[Task statement]:
Which lines of the records contain the string "CarnivalHumaKanjurmargW"? Return every one of them in full.

START Recorded information

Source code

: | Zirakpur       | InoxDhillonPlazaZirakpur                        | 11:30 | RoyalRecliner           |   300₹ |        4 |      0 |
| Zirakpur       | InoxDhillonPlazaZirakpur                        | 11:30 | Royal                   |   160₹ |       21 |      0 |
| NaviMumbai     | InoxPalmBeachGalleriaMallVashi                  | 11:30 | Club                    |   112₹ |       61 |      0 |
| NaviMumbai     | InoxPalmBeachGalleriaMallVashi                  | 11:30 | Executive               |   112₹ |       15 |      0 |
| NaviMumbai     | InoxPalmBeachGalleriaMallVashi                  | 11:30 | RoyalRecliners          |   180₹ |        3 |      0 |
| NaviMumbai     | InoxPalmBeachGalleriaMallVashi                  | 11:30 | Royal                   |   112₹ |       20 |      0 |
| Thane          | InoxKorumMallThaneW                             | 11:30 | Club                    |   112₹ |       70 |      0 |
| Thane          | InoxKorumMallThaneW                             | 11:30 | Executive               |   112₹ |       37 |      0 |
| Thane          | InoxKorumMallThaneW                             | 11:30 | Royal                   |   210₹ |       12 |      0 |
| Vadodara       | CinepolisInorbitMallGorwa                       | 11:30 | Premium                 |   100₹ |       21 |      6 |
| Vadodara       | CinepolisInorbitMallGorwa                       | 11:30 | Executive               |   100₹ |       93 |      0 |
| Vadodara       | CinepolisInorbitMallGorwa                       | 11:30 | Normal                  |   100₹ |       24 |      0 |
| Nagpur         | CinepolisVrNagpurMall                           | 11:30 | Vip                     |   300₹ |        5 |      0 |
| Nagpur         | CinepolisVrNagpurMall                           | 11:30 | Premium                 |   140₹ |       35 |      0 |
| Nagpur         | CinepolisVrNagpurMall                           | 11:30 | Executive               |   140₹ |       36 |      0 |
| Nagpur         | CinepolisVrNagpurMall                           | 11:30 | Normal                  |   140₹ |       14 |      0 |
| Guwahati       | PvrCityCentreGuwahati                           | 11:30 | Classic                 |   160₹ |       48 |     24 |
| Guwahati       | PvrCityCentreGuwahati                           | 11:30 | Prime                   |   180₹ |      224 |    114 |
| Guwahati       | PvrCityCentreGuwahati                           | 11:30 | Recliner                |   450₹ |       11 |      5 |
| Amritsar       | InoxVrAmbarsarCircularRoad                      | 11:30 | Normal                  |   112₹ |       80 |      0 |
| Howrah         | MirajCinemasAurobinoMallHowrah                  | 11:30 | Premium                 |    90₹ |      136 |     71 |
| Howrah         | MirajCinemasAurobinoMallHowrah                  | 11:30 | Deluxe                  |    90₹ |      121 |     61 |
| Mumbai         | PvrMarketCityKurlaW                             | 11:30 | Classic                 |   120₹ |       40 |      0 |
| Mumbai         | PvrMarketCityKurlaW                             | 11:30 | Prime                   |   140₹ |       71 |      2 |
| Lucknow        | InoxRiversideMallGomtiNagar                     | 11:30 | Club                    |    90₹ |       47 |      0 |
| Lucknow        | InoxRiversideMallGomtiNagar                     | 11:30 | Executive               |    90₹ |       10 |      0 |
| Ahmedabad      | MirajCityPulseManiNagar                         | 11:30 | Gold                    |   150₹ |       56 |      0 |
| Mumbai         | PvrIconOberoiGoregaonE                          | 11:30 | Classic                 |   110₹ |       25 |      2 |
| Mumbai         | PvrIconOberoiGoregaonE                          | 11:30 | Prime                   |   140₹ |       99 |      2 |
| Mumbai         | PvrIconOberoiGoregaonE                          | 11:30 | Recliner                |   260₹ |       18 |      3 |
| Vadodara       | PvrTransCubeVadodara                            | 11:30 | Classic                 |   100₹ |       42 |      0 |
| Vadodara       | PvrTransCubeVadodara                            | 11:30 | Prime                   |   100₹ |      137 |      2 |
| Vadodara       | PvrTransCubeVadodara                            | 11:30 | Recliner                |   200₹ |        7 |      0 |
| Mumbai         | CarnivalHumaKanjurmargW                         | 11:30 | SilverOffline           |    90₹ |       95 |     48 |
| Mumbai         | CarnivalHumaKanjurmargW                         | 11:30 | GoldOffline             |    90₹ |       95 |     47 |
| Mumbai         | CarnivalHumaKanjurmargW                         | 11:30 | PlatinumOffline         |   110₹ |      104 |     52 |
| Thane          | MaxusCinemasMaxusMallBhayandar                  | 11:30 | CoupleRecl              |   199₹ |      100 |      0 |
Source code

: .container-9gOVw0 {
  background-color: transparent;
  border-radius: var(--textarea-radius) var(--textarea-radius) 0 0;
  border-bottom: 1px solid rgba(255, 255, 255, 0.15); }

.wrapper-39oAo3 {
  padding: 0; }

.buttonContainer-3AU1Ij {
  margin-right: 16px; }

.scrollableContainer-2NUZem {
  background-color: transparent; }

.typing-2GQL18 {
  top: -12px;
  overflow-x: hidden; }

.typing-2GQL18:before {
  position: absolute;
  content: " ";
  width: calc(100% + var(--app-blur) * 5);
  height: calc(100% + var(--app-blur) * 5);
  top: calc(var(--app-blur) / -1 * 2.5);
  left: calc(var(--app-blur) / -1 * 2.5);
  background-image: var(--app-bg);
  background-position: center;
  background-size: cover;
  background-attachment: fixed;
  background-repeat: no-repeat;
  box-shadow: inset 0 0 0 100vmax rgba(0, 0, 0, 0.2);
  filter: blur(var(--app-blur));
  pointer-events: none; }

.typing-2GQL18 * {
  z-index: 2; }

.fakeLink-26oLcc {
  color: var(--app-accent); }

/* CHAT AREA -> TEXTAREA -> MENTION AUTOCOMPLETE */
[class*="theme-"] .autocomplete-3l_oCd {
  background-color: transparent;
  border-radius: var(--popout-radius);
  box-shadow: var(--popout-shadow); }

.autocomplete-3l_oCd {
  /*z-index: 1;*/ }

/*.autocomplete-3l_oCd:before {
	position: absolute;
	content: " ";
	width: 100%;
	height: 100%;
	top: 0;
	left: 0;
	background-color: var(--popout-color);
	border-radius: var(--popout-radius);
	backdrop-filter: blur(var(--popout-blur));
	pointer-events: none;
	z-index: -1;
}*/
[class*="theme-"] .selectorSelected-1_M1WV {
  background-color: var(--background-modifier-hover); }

END Recorded information

[The completed task]:
| Mumbai         | CarnivalHumaKanjurmargW                         | 11:30 | SilverOffline           |    90₹ |       95 |     48 |
| Mumbai         | CarnivalHumaKanjurmargW                         | 11:30 | GoldOffline             |    90₹ |       95 |     47 |
| Mumbai         | CarnivalHumaKanjurmargW                         | 11:30 | PlatinumOffline         |   110₹ |      104 |     52 |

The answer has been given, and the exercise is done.